■ **Work instructions**
Reproduce verbatim the lines of the entries below, starting at the line containing "scientific name: Pelargonium lanceolatum" and ending at the line containing "scientific name: Chamaecrista mimosoides", both included.

■ **Input rows**
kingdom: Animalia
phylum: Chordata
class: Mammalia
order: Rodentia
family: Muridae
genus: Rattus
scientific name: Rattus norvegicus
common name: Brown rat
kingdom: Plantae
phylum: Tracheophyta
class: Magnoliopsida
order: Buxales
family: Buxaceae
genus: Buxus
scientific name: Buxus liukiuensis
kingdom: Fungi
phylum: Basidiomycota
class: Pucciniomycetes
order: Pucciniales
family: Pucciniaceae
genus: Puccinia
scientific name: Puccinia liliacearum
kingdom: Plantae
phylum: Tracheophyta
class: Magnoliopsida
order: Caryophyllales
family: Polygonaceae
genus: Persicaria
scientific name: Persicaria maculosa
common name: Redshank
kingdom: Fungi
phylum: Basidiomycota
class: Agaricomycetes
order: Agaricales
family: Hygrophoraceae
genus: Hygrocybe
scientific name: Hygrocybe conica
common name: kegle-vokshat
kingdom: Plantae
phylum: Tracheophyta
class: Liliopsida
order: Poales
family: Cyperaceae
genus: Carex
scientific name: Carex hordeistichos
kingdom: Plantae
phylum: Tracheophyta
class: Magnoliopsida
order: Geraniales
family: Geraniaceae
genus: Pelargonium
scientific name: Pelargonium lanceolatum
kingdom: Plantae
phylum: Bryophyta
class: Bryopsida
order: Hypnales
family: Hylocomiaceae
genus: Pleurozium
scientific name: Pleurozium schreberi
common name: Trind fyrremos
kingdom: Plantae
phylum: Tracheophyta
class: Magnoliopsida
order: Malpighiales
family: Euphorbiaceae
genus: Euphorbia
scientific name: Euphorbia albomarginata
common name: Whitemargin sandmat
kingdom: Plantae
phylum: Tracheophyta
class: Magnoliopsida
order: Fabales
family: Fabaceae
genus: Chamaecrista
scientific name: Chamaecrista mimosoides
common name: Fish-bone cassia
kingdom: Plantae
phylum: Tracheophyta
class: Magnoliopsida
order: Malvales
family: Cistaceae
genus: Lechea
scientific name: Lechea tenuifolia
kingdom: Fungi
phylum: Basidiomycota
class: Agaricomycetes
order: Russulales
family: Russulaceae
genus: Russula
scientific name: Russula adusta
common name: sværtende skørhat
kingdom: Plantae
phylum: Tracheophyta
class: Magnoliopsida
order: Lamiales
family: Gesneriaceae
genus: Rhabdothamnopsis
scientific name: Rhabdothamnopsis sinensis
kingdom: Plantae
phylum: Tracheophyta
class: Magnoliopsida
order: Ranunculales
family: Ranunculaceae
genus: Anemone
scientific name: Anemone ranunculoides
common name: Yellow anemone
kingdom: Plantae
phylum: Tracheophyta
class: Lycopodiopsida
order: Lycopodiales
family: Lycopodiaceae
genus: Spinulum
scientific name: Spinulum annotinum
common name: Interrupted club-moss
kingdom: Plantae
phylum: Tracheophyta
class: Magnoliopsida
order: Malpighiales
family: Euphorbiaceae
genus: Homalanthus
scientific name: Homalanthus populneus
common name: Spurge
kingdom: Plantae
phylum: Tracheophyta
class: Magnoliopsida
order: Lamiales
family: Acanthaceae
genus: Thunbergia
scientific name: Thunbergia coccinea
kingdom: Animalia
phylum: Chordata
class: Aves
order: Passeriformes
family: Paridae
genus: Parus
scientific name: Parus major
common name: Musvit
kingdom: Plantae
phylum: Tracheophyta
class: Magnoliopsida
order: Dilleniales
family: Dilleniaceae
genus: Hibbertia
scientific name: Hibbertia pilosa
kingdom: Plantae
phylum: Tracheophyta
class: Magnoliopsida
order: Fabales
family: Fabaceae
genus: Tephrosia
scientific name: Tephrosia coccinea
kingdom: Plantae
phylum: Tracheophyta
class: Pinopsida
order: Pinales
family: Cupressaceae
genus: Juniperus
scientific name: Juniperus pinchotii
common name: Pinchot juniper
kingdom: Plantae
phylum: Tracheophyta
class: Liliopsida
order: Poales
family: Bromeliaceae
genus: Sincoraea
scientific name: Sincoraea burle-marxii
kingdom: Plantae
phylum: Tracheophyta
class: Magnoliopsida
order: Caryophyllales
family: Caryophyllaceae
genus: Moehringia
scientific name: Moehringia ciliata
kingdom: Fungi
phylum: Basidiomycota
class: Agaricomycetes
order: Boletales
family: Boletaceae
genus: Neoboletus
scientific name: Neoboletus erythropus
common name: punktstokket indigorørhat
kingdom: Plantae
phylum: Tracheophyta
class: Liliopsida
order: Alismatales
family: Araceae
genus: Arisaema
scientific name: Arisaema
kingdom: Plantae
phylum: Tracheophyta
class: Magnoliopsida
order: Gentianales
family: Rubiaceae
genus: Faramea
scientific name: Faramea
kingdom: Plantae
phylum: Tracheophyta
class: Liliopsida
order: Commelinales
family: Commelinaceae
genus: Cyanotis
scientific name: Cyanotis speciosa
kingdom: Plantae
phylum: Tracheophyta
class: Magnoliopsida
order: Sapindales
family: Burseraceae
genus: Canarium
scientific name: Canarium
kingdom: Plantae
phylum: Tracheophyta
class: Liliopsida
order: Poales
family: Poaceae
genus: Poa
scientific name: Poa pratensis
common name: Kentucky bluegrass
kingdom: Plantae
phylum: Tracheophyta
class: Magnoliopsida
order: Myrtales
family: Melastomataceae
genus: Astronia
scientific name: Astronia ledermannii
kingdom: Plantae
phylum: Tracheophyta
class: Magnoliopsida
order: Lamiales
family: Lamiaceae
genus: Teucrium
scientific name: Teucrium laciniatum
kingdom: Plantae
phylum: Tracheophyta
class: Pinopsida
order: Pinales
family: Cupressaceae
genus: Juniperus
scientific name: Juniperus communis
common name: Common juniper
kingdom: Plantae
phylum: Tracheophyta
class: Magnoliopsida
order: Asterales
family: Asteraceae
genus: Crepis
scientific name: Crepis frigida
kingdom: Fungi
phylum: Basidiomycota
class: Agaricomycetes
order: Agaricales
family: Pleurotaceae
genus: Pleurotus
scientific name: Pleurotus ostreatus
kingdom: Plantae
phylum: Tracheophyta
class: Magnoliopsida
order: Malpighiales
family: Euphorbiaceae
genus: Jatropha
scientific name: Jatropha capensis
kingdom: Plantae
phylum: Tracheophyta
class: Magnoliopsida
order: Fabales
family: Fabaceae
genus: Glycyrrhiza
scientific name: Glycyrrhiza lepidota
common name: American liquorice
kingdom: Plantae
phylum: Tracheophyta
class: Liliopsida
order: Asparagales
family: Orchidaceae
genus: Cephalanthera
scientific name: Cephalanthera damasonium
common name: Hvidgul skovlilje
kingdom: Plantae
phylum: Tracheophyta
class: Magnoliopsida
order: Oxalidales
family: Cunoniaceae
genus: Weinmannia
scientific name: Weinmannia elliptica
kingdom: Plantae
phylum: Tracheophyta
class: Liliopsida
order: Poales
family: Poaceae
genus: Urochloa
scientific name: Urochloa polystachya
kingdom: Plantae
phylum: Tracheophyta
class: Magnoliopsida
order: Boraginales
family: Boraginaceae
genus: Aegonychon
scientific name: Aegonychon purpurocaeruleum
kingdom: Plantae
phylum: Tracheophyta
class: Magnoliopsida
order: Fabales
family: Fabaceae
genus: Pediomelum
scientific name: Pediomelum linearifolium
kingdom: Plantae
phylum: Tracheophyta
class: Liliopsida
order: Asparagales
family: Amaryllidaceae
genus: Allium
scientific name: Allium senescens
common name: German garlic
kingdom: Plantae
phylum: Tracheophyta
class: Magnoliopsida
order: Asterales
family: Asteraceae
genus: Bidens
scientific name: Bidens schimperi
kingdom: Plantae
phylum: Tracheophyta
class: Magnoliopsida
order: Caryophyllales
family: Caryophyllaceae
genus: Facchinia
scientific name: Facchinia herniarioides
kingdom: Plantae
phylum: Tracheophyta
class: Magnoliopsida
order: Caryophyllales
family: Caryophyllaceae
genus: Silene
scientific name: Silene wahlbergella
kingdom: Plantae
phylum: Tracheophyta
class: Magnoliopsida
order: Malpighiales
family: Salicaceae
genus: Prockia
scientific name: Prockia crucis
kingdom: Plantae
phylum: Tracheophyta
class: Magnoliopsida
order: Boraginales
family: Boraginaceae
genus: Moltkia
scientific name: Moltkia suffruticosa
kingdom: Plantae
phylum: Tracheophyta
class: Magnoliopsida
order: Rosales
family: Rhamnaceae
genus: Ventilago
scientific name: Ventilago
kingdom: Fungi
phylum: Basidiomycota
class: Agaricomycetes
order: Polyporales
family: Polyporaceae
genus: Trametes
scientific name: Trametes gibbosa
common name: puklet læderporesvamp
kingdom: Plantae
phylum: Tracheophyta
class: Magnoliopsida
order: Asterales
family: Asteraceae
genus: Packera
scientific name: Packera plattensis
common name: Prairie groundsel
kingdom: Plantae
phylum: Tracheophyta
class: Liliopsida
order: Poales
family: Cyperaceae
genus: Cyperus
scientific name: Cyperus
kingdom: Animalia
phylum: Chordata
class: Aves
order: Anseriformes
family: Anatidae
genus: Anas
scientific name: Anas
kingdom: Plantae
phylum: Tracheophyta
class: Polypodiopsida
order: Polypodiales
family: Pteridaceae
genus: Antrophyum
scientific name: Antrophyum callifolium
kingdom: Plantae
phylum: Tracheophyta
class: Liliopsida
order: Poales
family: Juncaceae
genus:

■ **Response to this task**
scientific name: Pelargonium lanceolatum
kingdom: Plantae
phylum: Bryophyta
class: Bryopsida
order: Hypnales
family: Hylocomiaceae
genus: Pleurozium
scientific name: Pleurozium schreberi
common name: Trind fyrremos
kingdom: Plantae
phylum: Tracheophyta
class: Magnoliopsida
order: Malpighiales
family: Euphorbiaceae
genus: Euphorbia
scientific name: Euphorbia albomarginata
common name: Whitemargin sandmat
kingdom: Plantae
phylum: Tracheophyta
class: Magnoliopsida
order: Fabales
family: Fabaceae
genus: Chamaecrista
scientific name: Chamaecrista mimosoides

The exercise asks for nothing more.